» Task to complete
Only certain lines below are wanted: those starting at the line containing "(drillshape 1)" and ending at the line containing "(at 117.882252 75.519938))", both included, each retyped exactly.
──────── Task data ────────
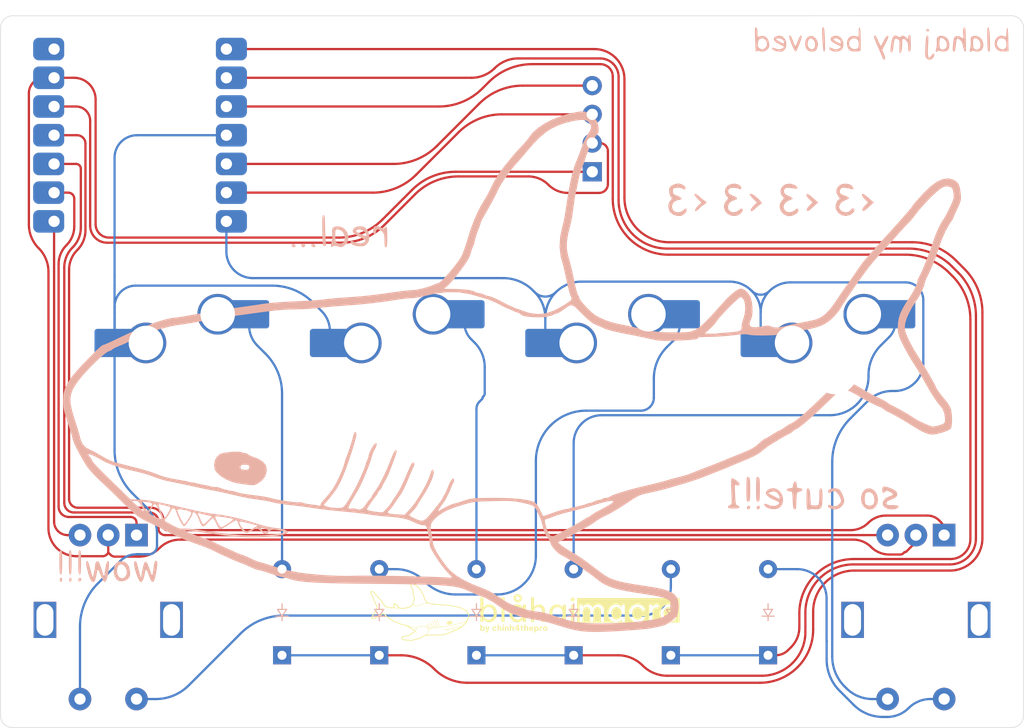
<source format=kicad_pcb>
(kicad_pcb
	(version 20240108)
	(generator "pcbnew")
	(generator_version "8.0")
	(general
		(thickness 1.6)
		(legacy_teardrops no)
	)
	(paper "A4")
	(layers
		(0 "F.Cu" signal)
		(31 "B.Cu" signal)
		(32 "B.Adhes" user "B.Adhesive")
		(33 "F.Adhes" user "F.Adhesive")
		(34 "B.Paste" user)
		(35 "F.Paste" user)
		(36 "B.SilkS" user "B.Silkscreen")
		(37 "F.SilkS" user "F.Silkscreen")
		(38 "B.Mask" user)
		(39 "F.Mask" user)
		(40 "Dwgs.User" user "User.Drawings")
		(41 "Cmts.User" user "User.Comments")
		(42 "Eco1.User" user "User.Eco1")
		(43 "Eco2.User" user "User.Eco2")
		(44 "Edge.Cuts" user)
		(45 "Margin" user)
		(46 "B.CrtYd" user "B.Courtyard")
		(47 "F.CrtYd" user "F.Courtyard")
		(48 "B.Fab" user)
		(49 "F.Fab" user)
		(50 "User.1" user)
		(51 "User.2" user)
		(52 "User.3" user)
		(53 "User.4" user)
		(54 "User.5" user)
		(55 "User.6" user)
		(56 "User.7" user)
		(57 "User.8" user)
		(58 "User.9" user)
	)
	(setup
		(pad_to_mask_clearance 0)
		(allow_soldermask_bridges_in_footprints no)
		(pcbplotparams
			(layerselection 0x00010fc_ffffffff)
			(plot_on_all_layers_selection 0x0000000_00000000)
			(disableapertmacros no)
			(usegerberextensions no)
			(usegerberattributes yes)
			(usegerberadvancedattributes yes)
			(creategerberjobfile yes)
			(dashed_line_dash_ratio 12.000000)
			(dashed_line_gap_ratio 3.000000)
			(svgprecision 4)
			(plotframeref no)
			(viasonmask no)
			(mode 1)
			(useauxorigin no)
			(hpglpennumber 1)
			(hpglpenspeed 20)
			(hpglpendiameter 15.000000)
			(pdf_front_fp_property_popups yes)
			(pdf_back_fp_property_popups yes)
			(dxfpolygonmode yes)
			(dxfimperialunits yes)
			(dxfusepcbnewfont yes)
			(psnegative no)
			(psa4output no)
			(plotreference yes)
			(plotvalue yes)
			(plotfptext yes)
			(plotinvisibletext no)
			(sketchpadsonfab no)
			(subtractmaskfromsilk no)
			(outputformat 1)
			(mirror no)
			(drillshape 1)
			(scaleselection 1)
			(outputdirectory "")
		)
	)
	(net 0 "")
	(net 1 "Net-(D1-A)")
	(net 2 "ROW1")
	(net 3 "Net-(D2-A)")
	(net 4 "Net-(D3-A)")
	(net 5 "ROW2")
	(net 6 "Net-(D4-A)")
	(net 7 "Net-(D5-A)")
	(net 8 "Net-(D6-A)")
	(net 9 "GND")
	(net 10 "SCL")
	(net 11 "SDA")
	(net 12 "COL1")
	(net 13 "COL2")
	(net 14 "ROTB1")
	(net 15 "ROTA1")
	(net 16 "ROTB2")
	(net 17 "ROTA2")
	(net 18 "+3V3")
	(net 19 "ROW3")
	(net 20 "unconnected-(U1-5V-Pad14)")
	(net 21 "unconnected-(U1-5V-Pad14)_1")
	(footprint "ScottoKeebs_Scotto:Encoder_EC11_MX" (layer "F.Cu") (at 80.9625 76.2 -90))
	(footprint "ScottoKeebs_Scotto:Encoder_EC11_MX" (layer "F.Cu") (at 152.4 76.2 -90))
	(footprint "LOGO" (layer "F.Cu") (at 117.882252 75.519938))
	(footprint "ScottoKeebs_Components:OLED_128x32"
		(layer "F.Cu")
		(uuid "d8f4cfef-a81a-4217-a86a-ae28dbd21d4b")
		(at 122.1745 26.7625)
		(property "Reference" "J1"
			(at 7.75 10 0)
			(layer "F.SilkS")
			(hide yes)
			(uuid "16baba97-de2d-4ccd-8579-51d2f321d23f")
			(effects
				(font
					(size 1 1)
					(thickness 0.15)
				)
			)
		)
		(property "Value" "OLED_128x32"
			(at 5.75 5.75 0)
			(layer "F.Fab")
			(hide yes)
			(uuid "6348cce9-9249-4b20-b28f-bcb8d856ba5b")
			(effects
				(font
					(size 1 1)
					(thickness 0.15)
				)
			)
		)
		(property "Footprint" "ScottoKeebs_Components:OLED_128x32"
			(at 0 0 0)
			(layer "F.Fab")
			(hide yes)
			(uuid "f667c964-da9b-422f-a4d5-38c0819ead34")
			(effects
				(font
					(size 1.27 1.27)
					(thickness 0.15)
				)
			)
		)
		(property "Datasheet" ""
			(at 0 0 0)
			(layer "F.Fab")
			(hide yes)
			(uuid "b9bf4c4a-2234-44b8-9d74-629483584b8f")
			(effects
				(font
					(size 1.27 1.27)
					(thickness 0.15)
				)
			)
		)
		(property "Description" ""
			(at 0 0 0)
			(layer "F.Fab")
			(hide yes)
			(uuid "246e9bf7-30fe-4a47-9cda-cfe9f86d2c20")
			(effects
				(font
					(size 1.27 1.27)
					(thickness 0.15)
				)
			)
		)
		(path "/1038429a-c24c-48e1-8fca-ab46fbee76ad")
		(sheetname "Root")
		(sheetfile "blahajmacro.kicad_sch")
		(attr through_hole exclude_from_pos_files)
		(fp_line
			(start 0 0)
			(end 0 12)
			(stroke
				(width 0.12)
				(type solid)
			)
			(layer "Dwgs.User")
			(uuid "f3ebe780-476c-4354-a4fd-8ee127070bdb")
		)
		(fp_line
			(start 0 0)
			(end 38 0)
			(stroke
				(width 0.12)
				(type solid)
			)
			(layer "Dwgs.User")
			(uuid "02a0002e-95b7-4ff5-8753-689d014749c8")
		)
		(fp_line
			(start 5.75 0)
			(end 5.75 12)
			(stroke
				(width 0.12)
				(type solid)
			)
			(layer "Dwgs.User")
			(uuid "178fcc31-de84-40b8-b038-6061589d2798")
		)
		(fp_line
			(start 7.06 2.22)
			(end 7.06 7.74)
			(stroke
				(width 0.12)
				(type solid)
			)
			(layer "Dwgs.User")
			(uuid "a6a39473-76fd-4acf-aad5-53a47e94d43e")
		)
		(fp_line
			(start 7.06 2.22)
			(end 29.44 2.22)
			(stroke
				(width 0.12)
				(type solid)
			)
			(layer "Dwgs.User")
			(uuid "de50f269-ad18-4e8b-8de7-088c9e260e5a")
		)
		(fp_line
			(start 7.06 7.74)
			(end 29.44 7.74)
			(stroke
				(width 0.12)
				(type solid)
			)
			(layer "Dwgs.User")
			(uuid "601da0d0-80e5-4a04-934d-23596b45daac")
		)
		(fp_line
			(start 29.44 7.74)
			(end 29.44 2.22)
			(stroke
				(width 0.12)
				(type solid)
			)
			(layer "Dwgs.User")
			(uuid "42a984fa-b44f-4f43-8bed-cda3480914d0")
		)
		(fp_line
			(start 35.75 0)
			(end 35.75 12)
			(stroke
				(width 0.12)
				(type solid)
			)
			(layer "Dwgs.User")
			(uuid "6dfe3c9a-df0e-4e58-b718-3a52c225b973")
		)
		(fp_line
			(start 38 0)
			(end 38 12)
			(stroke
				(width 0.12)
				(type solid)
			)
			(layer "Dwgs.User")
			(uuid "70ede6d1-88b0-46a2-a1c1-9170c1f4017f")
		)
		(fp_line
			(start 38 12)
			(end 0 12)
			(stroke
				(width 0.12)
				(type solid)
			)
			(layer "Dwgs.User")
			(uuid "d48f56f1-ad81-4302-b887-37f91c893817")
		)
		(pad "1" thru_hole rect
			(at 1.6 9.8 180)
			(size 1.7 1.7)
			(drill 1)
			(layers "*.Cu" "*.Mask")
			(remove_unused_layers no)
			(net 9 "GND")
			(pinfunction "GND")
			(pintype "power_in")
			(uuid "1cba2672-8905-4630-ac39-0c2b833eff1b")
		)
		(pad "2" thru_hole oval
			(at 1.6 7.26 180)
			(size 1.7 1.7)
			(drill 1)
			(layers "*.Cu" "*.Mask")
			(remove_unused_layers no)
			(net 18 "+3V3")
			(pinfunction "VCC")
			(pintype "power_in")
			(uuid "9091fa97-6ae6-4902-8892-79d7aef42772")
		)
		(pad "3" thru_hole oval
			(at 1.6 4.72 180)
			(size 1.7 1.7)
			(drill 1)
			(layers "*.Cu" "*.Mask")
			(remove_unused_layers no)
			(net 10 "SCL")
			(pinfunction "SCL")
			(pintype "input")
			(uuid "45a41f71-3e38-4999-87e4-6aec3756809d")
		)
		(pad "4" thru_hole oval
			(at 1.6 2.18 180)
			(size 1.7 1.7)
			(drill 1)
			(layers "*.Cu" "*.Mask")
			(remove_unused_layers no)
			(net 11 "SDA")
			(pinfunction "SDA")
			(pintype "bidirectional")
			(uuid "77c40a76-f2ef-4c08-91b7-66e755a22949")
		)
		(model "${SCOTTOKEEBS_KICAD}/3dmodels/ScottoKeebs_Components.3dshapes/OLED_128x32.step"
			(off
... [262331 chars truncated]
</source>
────────
──────── Task data ────────
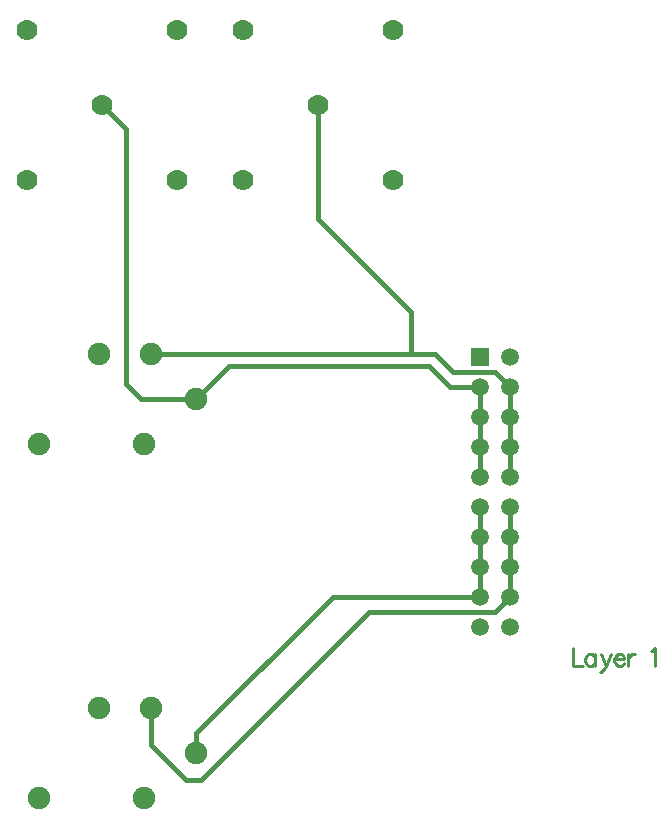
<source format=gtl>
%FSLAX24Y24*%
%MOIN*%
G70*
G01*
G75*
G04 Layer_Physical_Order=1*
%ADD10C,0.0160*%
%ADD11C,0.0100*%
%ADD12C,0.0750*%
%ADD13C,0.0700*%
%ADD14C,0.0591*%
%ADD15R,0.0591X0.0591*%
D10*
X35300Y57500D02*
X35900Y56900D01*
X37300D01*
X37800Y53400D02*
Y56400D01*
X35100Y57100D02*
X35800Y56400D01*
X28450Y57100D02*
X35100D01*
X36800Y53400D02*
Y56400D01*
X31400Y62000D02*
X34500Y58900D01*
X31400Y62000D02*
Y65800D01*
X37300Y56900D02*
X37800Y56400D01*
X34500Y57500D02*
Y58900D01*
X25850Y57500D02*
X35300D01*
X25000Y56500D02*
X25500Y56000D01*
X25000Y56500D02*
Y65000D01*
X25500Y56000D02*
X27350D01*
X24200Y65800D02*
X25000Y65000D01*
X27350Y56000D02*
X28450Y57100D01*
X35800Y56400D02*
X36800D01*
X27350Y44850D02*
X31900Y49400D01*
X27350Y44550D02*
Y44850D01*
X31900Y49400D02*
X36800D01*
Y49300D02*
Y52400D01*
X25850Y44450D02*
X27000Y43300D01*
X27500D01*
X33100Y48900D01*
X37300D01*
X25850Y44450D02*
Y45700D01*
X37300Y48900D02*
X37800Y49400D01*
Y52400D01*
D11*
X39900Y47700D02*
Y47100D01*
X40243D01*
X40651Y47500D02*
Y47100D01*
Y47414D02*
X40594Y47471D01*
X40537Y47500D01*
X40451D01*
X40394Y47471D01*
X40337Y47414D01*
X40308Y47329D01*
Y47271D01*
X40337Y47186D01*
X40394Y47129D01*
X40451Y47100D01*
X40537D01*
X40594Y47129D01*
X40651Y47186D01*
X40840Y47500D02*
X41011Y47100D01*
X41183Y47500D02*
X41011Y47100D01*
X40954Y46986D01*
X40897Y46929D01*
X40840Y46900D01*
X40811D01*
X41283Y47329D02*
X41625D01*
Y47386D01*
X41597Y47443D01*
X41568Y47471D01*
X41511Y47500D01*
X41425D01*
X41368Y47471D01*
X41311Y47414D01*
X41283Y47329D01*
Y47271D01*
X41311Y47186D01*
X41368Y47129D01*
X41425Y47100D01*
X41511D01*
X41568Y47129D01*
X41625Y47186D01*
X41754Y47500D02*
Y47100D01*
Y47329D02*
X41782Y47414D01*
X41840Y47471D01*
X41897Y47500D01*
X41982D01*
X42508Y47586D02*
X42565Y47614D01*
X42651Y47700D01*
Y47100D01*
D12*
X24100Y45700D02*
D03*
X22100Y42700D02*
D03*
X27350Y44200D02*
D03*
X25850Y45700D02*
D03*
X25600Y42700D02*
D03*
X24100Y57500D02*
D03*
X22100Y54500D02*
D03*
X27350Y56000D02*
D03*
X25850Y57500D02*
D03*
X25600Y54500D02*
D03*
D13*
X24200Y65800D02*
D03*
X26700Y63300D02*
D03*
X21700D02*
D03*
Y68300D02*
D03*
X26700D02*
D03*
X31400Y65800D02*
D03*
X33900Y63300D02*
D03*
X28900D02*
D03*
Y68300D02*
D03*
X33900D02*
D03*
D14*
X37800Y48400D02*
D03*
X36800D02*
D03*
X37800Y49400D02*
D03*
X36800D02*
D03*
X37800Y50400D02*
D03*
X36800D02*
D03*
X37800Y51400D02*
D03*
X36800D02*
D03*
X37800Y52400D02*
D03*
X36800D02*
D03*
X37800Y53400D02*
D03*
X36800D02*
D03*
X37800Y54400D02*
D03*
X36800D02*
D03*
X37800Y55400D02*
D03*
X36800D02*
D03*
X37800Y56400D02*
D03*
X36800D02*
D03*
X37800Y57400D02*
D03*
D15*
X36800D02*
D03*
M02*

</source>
────────
» Answer box
			(drillshape 1)
			(scaleselection 1)
			(outputdirectory "")
		)
	)
	(net 0 "")
	(net 1 "Net-(D1-A)")
	(net 2 "ROW1")
	(net 3 "Net-(D2-A)")
	(net 4 "Net-(D3-A)")
	(net 5 "ROW2")
	(net 6 "Net-(D4-A)")
	(net 7 "Net-(D5-A)")
	(net 8 "Net-(D6-A)")
	(net 9 "GND")
	(net 10 "SCL")
	(net 11 "SDA")
	(net 12 "COL1")
	(net 13 "COL2")
	(net 14 "ROTB1")
	(net 15 "ROTA1")
	(net 16 "ROTB2")
	(net 17 "ROTA2")
	(net 18 "+3V3")
	(net 19 "ROW3")
	(net 20 "unconnected-(U1-5V-Pad14)")
	(net 21 "unconnected-(U1-5V-Pad14)_1")
	(footprint "ScottoKeebs_Scotto:Encoder_EC11_MX" (layer "F.Cu") (at 80.9625 76.2 -90))
	(footprint "ScottoKeebs_Scotto:Encoder_EC11_MX" (layer "F.Cu") (at 152.4 76.2 -90))
	(footprint "LOGO" (layer "F.Cu") (at 117.882252 75.519938))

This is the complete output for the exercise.